What about putting fully opened flowers that were already in water back in the water if they've been removed? This is permitted in case of need, i.e. to save the flowers from withering. Here, there is no tircha factor, and the flowers can't grow any more, so there is no reason to prohibit this action.14

(iii) Growing items in water (hydroponics)

Since the principle behind Zoreya is enhancing the growth of any plant life, it also applies to plants that are not growing in soil. Thus, for example, taking an avocado pit and germinating it in water is considered an act of Zoreya. The same goes for placing bean sprouts, lima beans, or similar items in water or in moistened material. We do these activities to make the plants grow, and so they are covered by this labor category.15

Summary and Review

We've learned that any action that is intended to enhance the growth of a plant (or the like) is considered 'sowing a seed' (Zoreya) on Shabbat.

Zoreya is relevant to things growing outdoors or indoors.

Common Zoreya-related examples include

  • watering a plant
  • pouring water onto the grass
  • dropping seeds on the ground
  • opening curtains to let in sunlight for the benefit of a houseplant
  • putting unopened flowers into water
  • sprouting something in water (even without soil)

Finally, we should mention that moving any part of an attached plant is problematic on Shabbat, due to the prohibition of 'uprooting' (Kotzer) and/or Muktzeh. These categories will be explained in detail later in the course.

  1. Pronounced zo-RAY-ah.
  2. Recall a similar condition regarding the melacha of Choresh. See lesson #3.
  3. When we use the term plants in this lesson, we mean any form of plant life.
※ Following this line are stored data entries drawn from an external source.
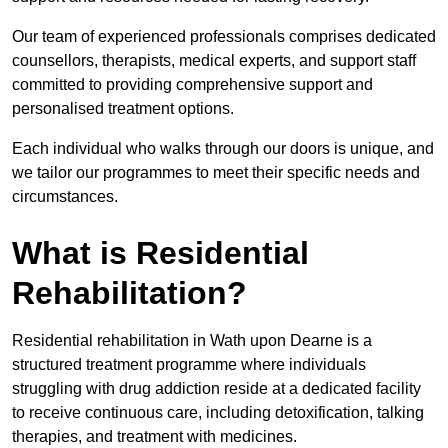
Our team of experienced professionals comprises dedicated
counsellors, therapists, medical experts, and support staff
committed to providing comprehensive support and
personalised treatment options.
Each individual who walks through our doors is unique, and
we tailor our programmes to meet their specific needs and
circumstances.
What is Residential
Rehabilitation?
Residential rehabilitation in Wath upon Dearne is a
structured treatment programme where individuals
struggling with drug addiction reside at a dedicated facility
to receive continuous care, including detoxification, talking
therapies, and treatment with medicines.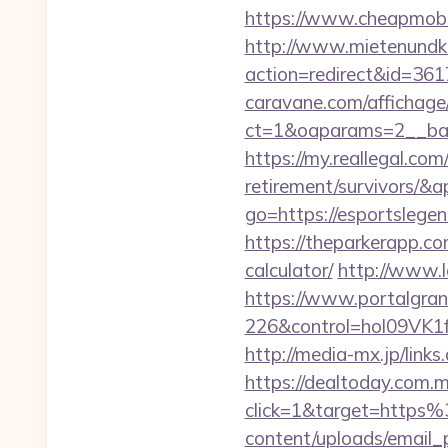
https://www.cheapmobil
http://www.mietenundkauf
action=redirect&id=361
caravane.com/affichage
ct=1&oaparams=2__ban
https://my.reallegal.com
retirement/survivors
go=https://esportsleg
https://theparkerapp.co
calculator/
http://www.l
https://www.portalgran
226&control=hol09VK1
http://media-mx.jp/lin
https://dealtoday.com.
click=1&target=https
content/uploads/email_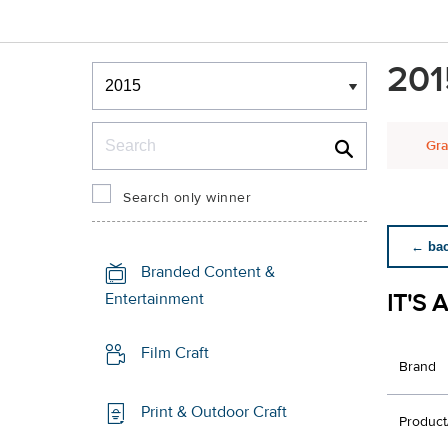
Winners & Shortlists
201
Winners
Search
Gra
Search only winner
← back
Branded Content &
IT'S 
Entertainment
Film Craft
Brand
Print & Outdoor Craft
Product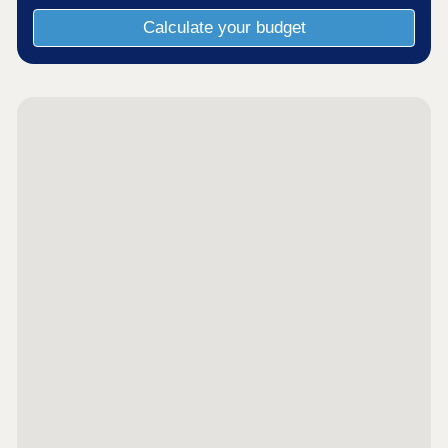
Calculate your budget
Sometimes, we will use the word ‘tree’ when it seems more appropriate; there, too, all forms of plant life are meant.
  4. Orach Chaim 336:3, with Mishnah Berurah 26; Halachos of Shabbos, V:C.1 (p. 57).
  5. Orach Chaim 336:4, with Mishnah Berurah 31-2.
  6. Orach Chaim 357:1, with Mishnah Berurah 8; Shemirat Shabbat K’Hilchato 12:18 (51).
  7. This is based on several of the conditions we discussed in lesson #2. See 39 Melochos, p. 270 and footnotes cited there.
  8. Kaf HaChaim (Orach Chaim 336:3, 29).
  9. Halachos of Shabbos V:F.1 (p. 62).
  10. This reasoning would also apply to any changes in the room’s air or temperature for the benefit of the plants.
  11. We would have a problem opening the shades if the houseplants are actually touching the curtains. This is because, in this situation, the plants will get a direct hit from the sunlight. See 39 Melochos, p. 274.
  12. Orach Chaim 336:11.
  13. 39 Melochos, p. 276.
  14. Shemirat Shabbat K’Hilchato 26:26 (91); 39 Melochos, p. 276.